The science is unclear and ambiguous, Solomon explains, because we can’t experiment on pregnant women. In addition to all the appropriate considerations he raises, there is also the hard truth that sometimes treatment doesn’t work, that only two-thirds of people respond to antidepressants. That’s why I think the more important question—and clearly the messier one—is whether or not it is good and right for a woman to become a mother if she has a history of severe depression.

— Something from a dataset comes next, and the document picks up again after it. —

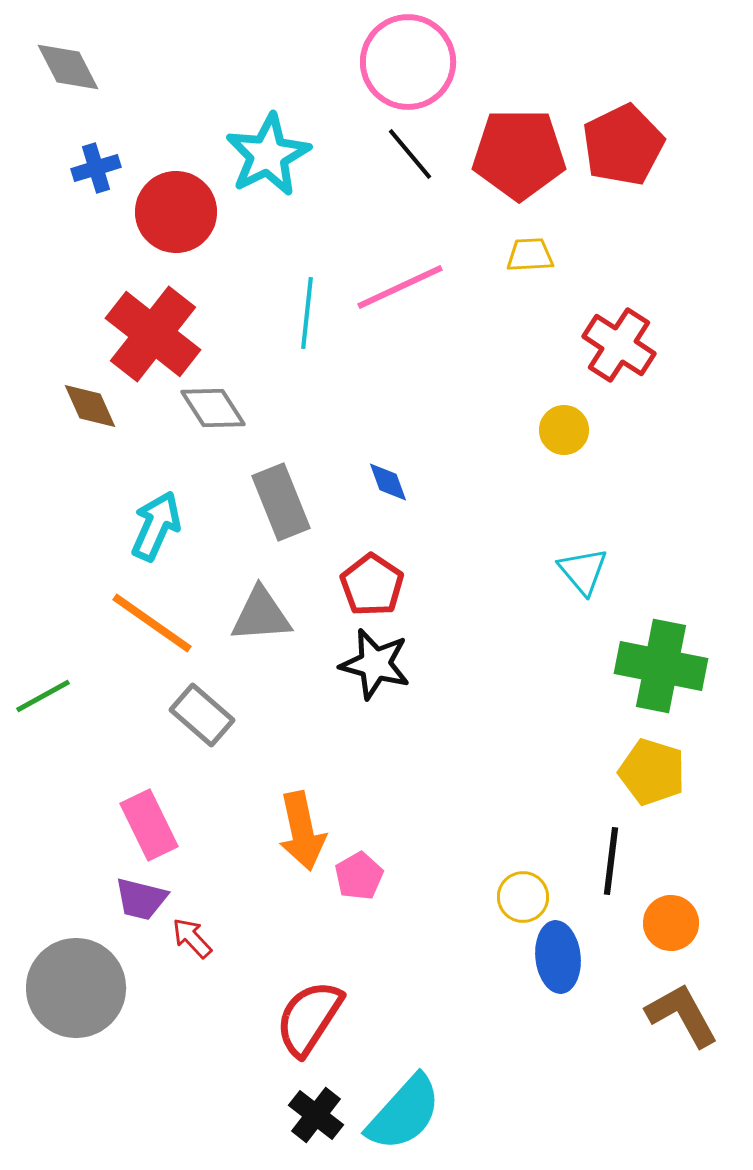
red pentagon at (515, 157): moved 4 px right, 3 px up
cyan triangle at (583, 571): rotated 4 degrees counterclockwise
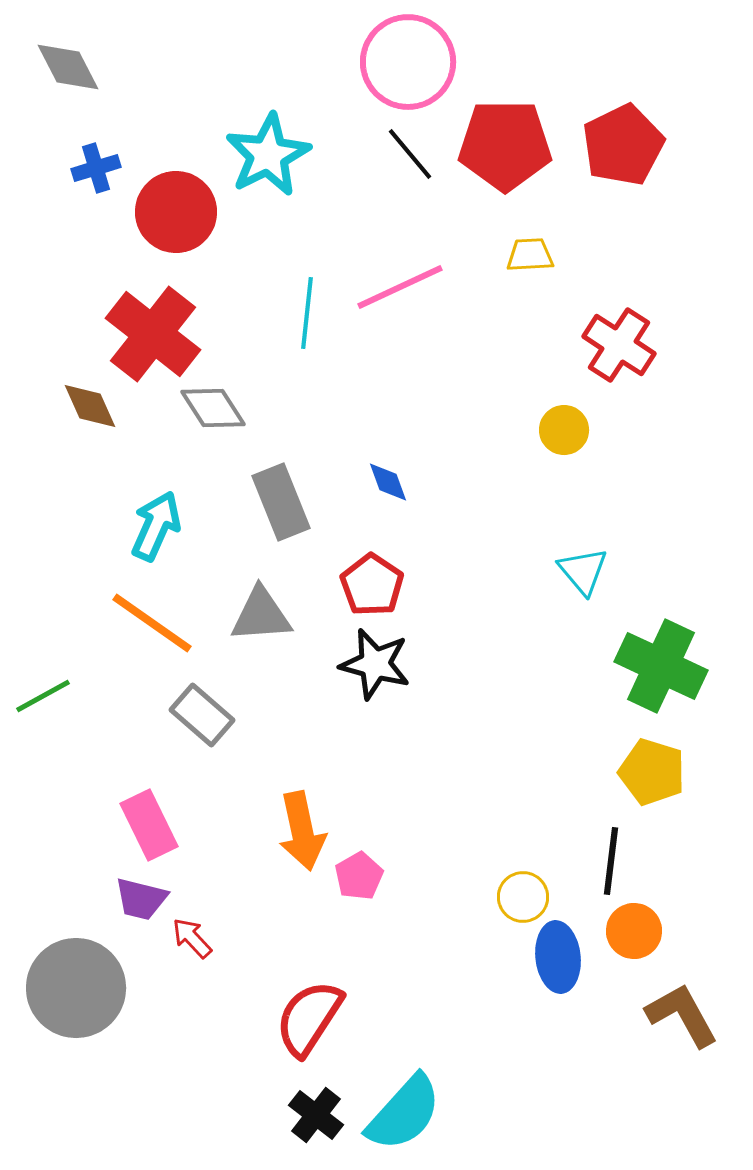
red pentagon at (519, 154): moved 14 px left, 9 px up
green cross at (661, 666): rotated 14 degrees clockwise
orange circle at (671, 923): moved 37 px left, 8 px down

If I could go back to my twenties, I would experiment with everything that I am doing today—eliminating sugar, gluten, dairy, caffeine, and alcohol from my diet; taking a probiotic, omega 3 fatty acids and other supplements; doing yoga and practicing mindfulness; cleaning up gut issues—and I would see if by employing all of these non-drug therapies, I could wean off of my pharmaceuticals before I got pregnant. I might also switch industries—become a software engineer or something–so that I could afford to hire help once the kid was born. In hindsight, I would do everything I could to reduce stress before, during, and after pregnancy.
I may have ended up still depressed and needing medication. If so, I would have benefitted from some serious introspection and guidance from a fellow depressed mother on whether or not parenting is an appropriate path for me.
I cried when I read Solomon’s concluding paragraph.
I never before realized how guilty I feel for not loving my kids enough—for not being capable of experiencing the joy of motherhood during my depressive episodes, which have covered most of their childhoods.
His words gave me permission to accept what is:
For some expectant mothers and new parents, love seems to be automatic; it wafts them instantly up to a new level of consciousness. Others have to climb a very steep staircase to reach the same heights. The fact that the exercise can be agonizing and that some women cannot quite make it does not dull the intent behind it. Depression calls on resources some women have and some women don’t, including a capacity to hatch intimacy out of despair. Wanting to love your child is not the same thing as loving your child, but there is a lot of love even in the wanting.